The Biden administration’s sending of over 3,000 American troops back into Afghanistan is a result of poor planning and poor leadership in attempting to execute an operation that had been set up for success by the Trump administration,’ said Mike Pompeo, Trump’s secretary of state.

A day earlier it emerged that Biden’s envoy to stalled peace talks in Doha, Qatar, had asked the Taliban to spare the U.S. embassy if their forces overran Kabul.

The speed of the Taliban advance since Biden announced he was withdrawing all U.S. troops has surprised officials, as district after district and city after city fell with minimal resistance. 

The economic centres of Kandahar, Afghanistan's second biggest city, and Lashkar Gah - the capital of the southern province of Helmand - were the latest to fall to the insurgency, prompting questions over how long the capital Kabul will hold out. Pictured: Taliban fighters in a vehicle along the roadside in Herat on Friday

The economic centres of Kandahar, Afghanistan’s second biggest city, and Lashkar Gah – the capital of the southern province of Helmand – were the latest to fall to the insurgency, prompting questions over how long the capital Kabul will hold out. Pictured: Taliban fighters in a vehicle along the roadside in Herat on Friday 

The latest significant blow was the loss of Lashkar Gah, capital of Helmand province, where American, British and other allied forces fought some of the bloodiest battles in the past 20 years. 
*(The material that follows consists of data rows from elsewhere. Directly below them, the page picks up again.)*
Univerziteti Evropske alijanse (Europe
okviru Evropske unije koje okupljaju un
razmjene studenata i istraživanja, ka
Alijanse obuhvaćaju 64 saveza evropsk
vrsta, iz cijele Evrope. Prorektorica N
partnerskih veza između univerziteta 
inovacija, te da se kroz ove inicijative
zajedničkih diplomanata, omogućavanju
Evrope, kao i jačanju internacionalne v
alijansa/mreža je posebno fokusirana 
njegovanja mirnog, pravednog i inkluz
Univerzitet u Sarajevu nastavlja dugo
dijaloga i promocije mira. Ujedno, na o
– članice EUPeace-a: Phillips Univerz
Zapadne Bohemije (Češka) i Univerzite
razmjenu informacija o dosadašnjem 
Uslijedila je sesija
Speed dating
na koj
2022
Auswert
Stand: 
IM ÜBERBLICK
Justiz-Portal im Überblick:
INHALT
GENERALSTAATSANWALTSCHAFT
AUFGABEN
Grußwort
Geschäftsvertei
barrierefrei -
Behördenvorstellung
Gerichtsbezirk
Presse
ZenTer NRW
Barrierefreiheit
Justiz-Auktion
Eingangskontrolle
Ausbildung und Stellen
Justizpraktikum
Hundreds of Western troops during the course of the war died fighting to try to knock back the Taliban in the province and give Afghanistan’s central government and military a better chance to take hold. 

The Taliban also claimed Kandahar, the country’s second biggest city and the movement’s spiritual home, and Herat, a city of about 600,000 people close to the Iranian border.
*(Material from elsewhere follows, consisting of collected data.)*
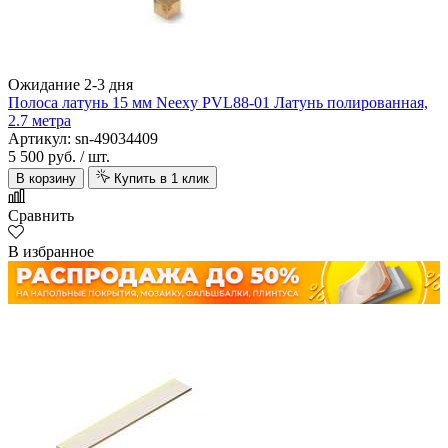
Ожидание 2-3 дня
Полоса латунь 15 мм Neexy PVL88-01 Латунь полированная,
2.7 метра
Артикул: sn-49034409
5 500 руб.
/ шт.
В корзину
Купить в 1 клик
Сравнить
В избранное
Their fighters are now within 50 miles of the capital, fuelling fears the U.S.-backed government could fall within weeks. 

The United Nations says it has evidence of atrocities that may amount to war crimes amid reports that Taliban fighters have gone door to door demanding unmarried women wives and beheading Afghan security forces who surrender. 

Even allies have questioned the way Washington has gone about leaving Afghanistan.

British Defense Secretary Ben Wallace said the Trump administration had forged a ‘rotten deal’ with the Taliban that risked allowing terrorists to return.

‘I’ve been pretty blunt about it publicly and that’s quite a rare thing when it comes to United States decisions, but strategically it causes a lot of problems and as an international community, it’s very difficult for what we’re seeing today,’ he told Sky News.

‘I’m absolutely worried that failed states are breeding grounds for [terrorists]. It’s why I felt this was not the right time or decision to make because al-Qaida will probably come back.’